▸ **AVAILABLE RECORDS**
···

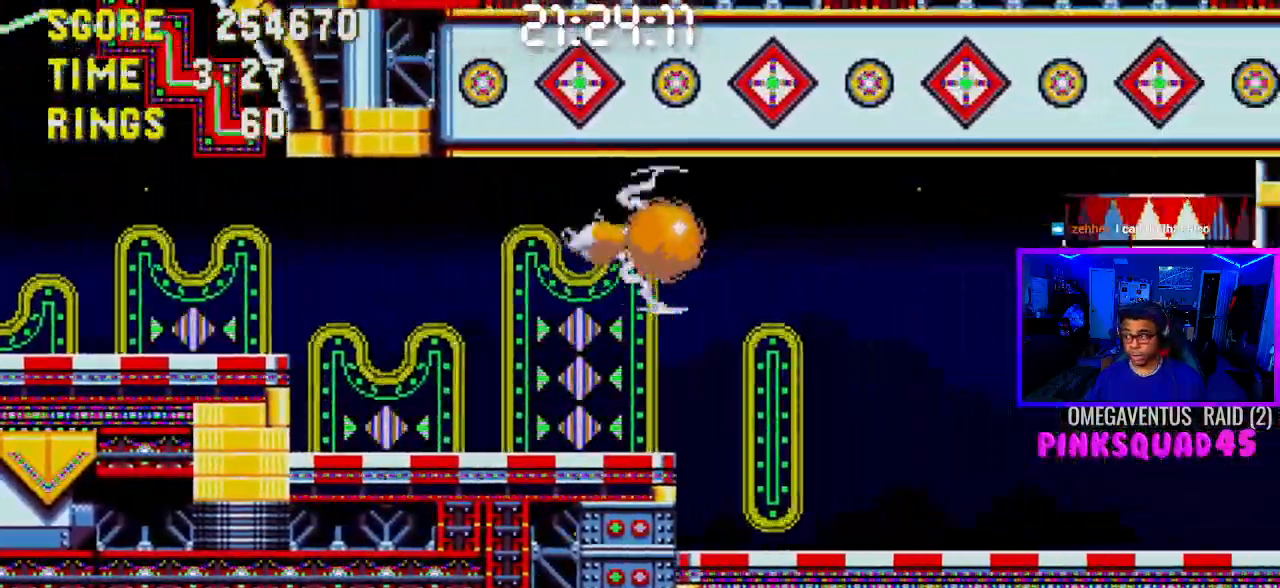
{"dt_ms": 500, "buttons": ["DPAD_RIGHT"], "left_stick": "center", "right_stick": "center"}
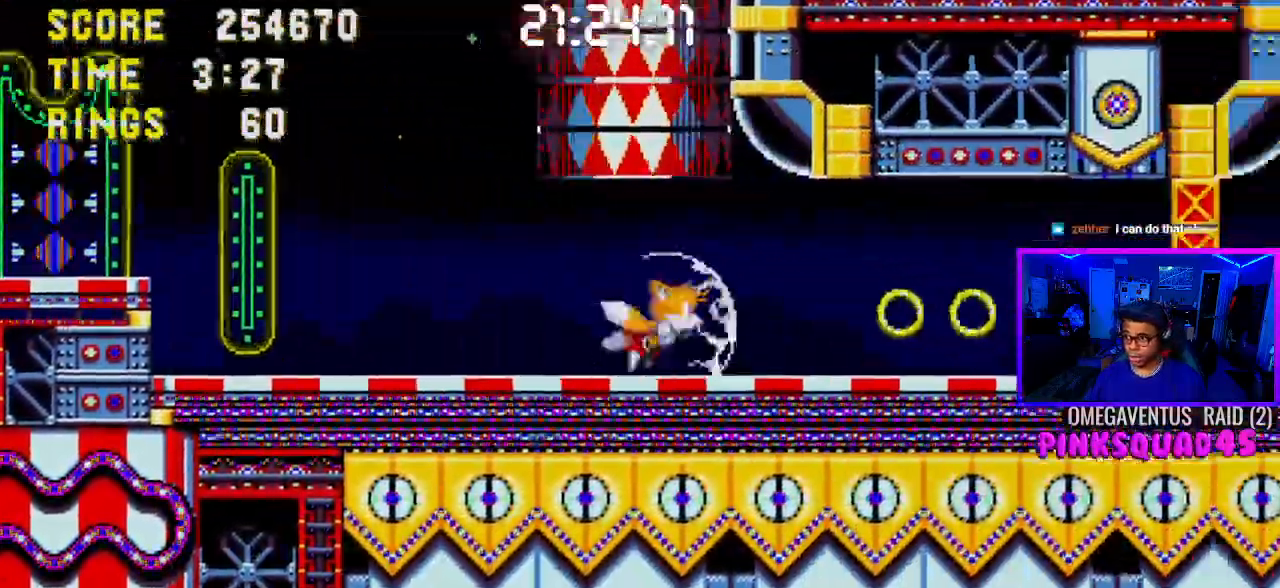
{"dt_ms": 500, "buttons": ["DPAD_RIGHT"], "left_stick": "center", "right_stick": "center", "events": []}
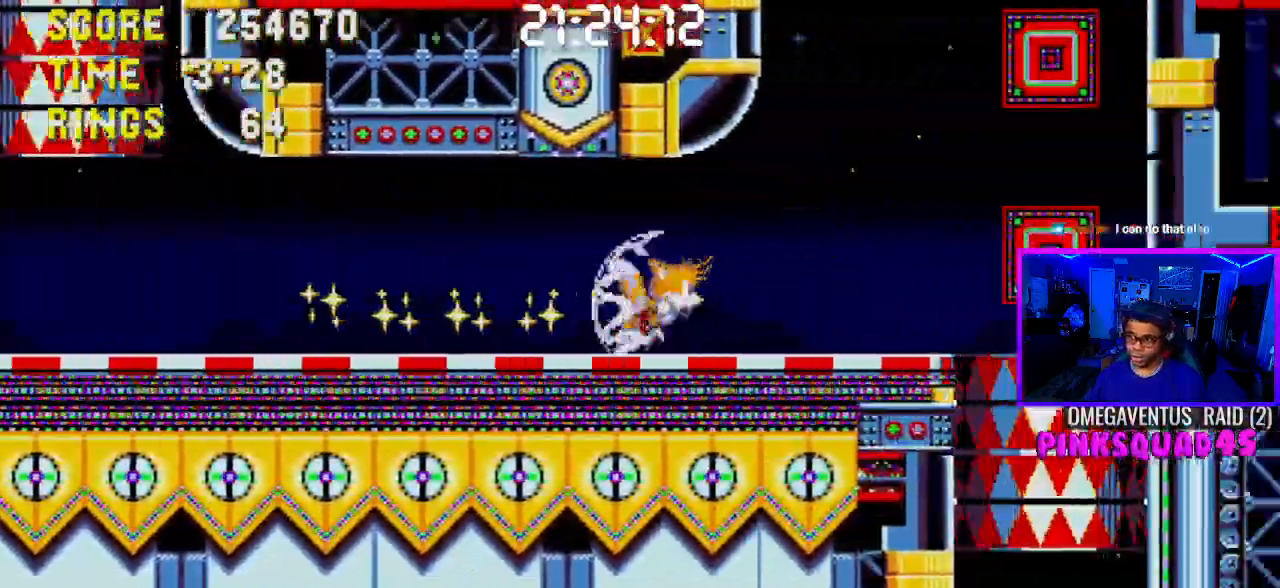
{"dt_ms": 500, "buttons": ["DPAD_DOWN"], "left_stick": "center", "right_stick": "center", "events": [[317, "DPAD_RIGHT", "up"], [450, "DPAD_DOWN", "down"]]}
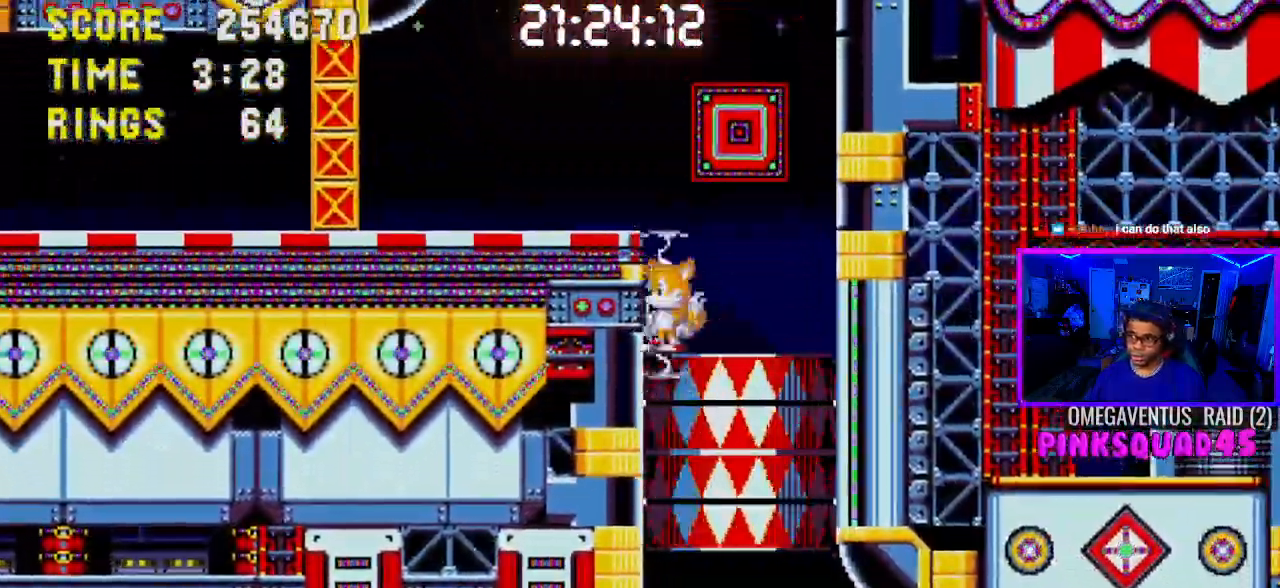
{"dt_ms": 500, "buttons": ["DPAD_UP"], "left_stick": "center", "right_stick": "center", "events": [[167, "DPAD_DOWN", "up"], [250, "DPAD_UP", "down"]]}
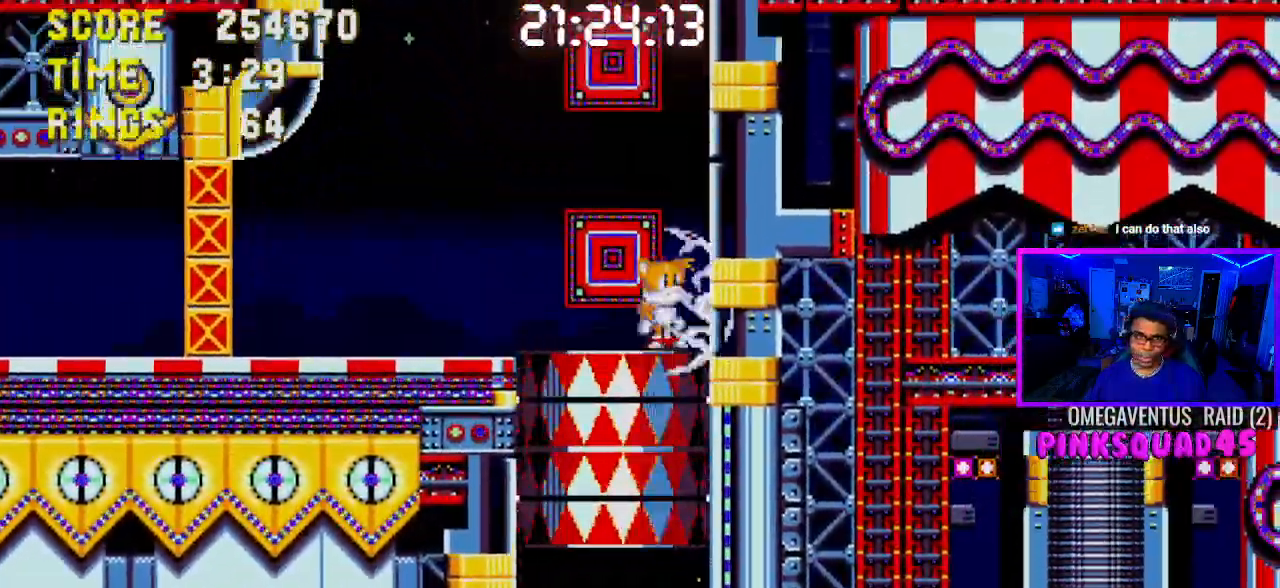
{"dt_ms": 500, "buttons": [], "left_stick": "center", "right_stick": "center", "events": [[300, "DPAD_LEFT", "down"], [333, "DPAD_LEFT", "up"], [417, "DPAD_UP", "up"]]}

···

None of the pictures should be carried over when the data above is transcribed exactly.

{"dt_ms": 500, "buttons": ["DPAD_RIGHT"], "left_stick": "center", "right_stick": "center"}
{"dt_ms": 500, "buttons": ["DPAD_RIGHT"], "left_stick": "center", "right_stick": "center", "events": []}
{"dt_ms": 500, "buttons": ["DPAD_DOWN"], "left_stick": "center", "right_stick": "center", "events": [[317, "DPAD_RIGHT", "up"], [450, "DPAD_DOWN", "down"]]}
{"dt_ms": 500, "buttons": ["DPAD_UP"], "left_stick": "center", "right_stick": "center", "events": [[167, "DPAD_DOWN", "up"], [250, "DPAD_UP", "down"]]}
{"dt_ms": 500, "buttons": [], "left_stick": "center", "right_stick": "center", "events": [[300, "DPAD_LEFT", "down"], [333, "DPAD_LEFT", "up"], [417, "DPAD_UP", "up"]]}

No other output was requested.